Ой да на-а-ле-тiлы гу-уси
З дале-ка-а-аго краю-ю…
Откуда-то издали это медленно воровато прокралось в ночь. Голос был молодой, высокий, покрывал собою гармонику, но проступала под ним и гармоника, как под тонким зеленым листом проступает на солнце схоронившийся с тылу жук. Ожила и осмыслилась ночь и собралась вся в кулачок к тому месту, где пели.
– Есть! – довольно и значительно сказал, остановившись, пристав. Отстегнул пуговицы у ворота тужурки. Поднял руку, – остановил солдат. И странно было, но Кашневу почему-то показалось это тоже каким-то желанным, как желанна бывает охотнику случайно налетевшая дичь.

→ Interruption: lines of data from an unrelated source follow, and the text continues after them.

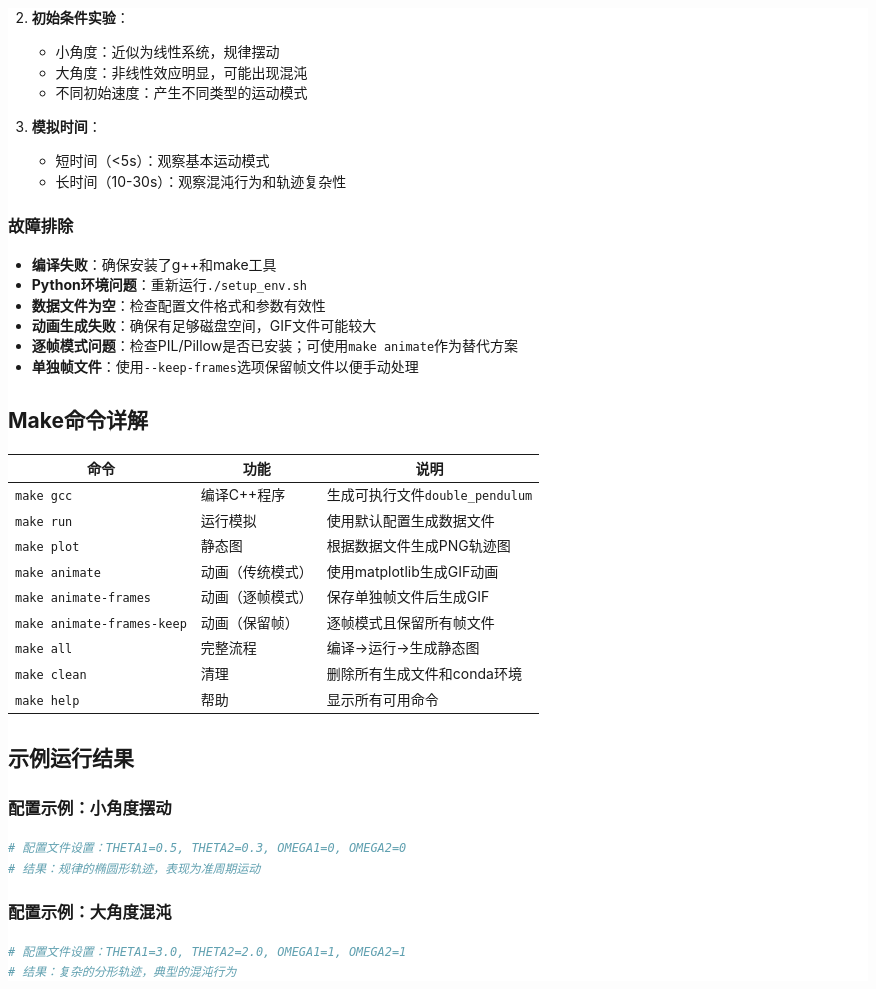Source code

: 2. **初始条件实验**：
   - 小角度：近似为线性系统，规律摆动
   - 大角度：非线性效应明显，可能出现混沌
   - 不同初始速度：产生不同类型的运动模式

3. **模拟时间**：
   - 短时间（<5s）：观察基本运动模式
   - 长时间（10-30s）：观察混沌行为和轨迹复杂性

### 故障排除
- **编译失败**：确保安装了g++和make工具
- **Python环境问题**：重新运行`./setup_env.sh`
- **数据文件为空**：检查配置文件格式和参数有效性
- **动画生成失败**：确保有足够磁盘空间，GIF文件可能较大
- **逐帧模式问题**：检查PIL/Pillow是否已安装；可使用`make animate`作为替代方案
- **单独帧文件**：使用`--keep-frames`选项保留帧文件以便手动处理

## Make命令详解

| 命令 | 功能 | 说明 |
|------|------|------|
| `make gcc` | 编译C++程序 | 生成可执行文件`double_pendulum` |
| `make run` | 运行模拟 | 使用默认配置生成数据文件 |
| `make plot` | 静态图 | 根据数据文件生成PNG轨迹图 |
| `make animate` | 动画（传统模式） | 使用matplotlib生成GIF动画 |
| `make animate-frames` | 动画（逐帧模式） | 保存单独帧文件后生成GIF |
| `make animate-frames-keep` | 动画（保留帧） | 逐帧模式且保留所有帧文件 |
| `make all` | 完整流程 | 编译→运行→生成静态图 |
| `make clean` | 清理 | 删除所有生成文件和conda环境 |
| `make help` | 帮助 | 显示所有可用命令 |

## 示例运行结果

### 配置示例：小角度摆动
```bash
# 配置文件设置：THETA1=0.5, THETA2=0.3, OMEGA1=0, OMEGA2=0
# 结果：规律的椭圆形轨迹，表现为准周期运动
```

### 配置示例：大角度混沌
```bash
# 配置文件设置：THETA1=3.0, THETA2=2.0, OMEGA1=1, OMEGA2=1  
# 结果：复杂的分形轨迹，典型的混沌行为
```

И как раз еще о гусях пел высокий полумальчишеский голос:
Ой да за-му-ты-лы во-о-оду
В ти-хо-му Дунаю.
И еще два голоса пристали к нему: один озорной, шалопайский, с подвываньем не в тон, другой добросовестный, старательный, только несмелый, грубый и сильный:
А бода-ай тi-iи гусн-и-и
З гильечко-ом пропалы…
– Эх, не доносит, подлец! – вполголоса выругался пристав.
Впереди, на пути у тех, кто пел, стоял водопроводный бассейн. Шикнув и согнувшись в полупрозрачной ночи, протащил Дерябин за собою гуськом, как выводок, Кашнева и солдат к этому бассейну. Грязно здесь было, топко, как в болоте, конюшней пахло, и солдаты присели на корточки, подобрав шинели. Вместе с песней вспыхивал все ближе, ближе собачий лай.
Видно их стало: шли трое, гармонист в середине. О гусях пропели уж все до конца, но не хотелось, должно быть, расстаться с напетым мотивом. Тихо, чтобы разлиться потом вовсю, начал средний снова:
Ой да на-а-ле-тi-лы гу-у-си-и
З да-ле-ка-а-го краю…
И лихо подхватили двое других, равняясь с бассейном:
Ой да за-му-ты-лы во-о-о…
– Держи их! – бросился наперерез пристав.
Кашнева точно подбросило за ним. Торопливо шлепая по грязи, вперебой, табуном отовсюду, как в атаку, кинулись солдаты… Певуны ахнули, отшатнулись, стали.
Пожалуй, незачем было Дерябину расстегивать верхние пуговицы тужурки: парни были квелый, хлипкий народ. Бил их пристав со всего размаха, – с правши и с левши. Двое упали сразу, третий, с гармоникой, еще держался, но со второго удара сбил с ног и его Дерябин. Куча сваленных парней барахталась в сыром песке. Чуть поднялся парень с гармоникой…
– Господин пристав! Это… за что же бьетесь?
– Мало тебе? Додать?
Пнул его сапогом в бок Дерябин, застонал парень.
– Будет вам, что вы! – взял пристава за руку Кашнев. – Зачем?
– Как? – озадачился пристав. – Мерзавцы, воры, – по ночам орать!..
– Да ведь новобранцы… как же воры? – ответил Кашнев.
– Мы и вовсе не новобранцы, – плачущим голосом вставил кто-то из кучи. – Так мы, ребята здешние.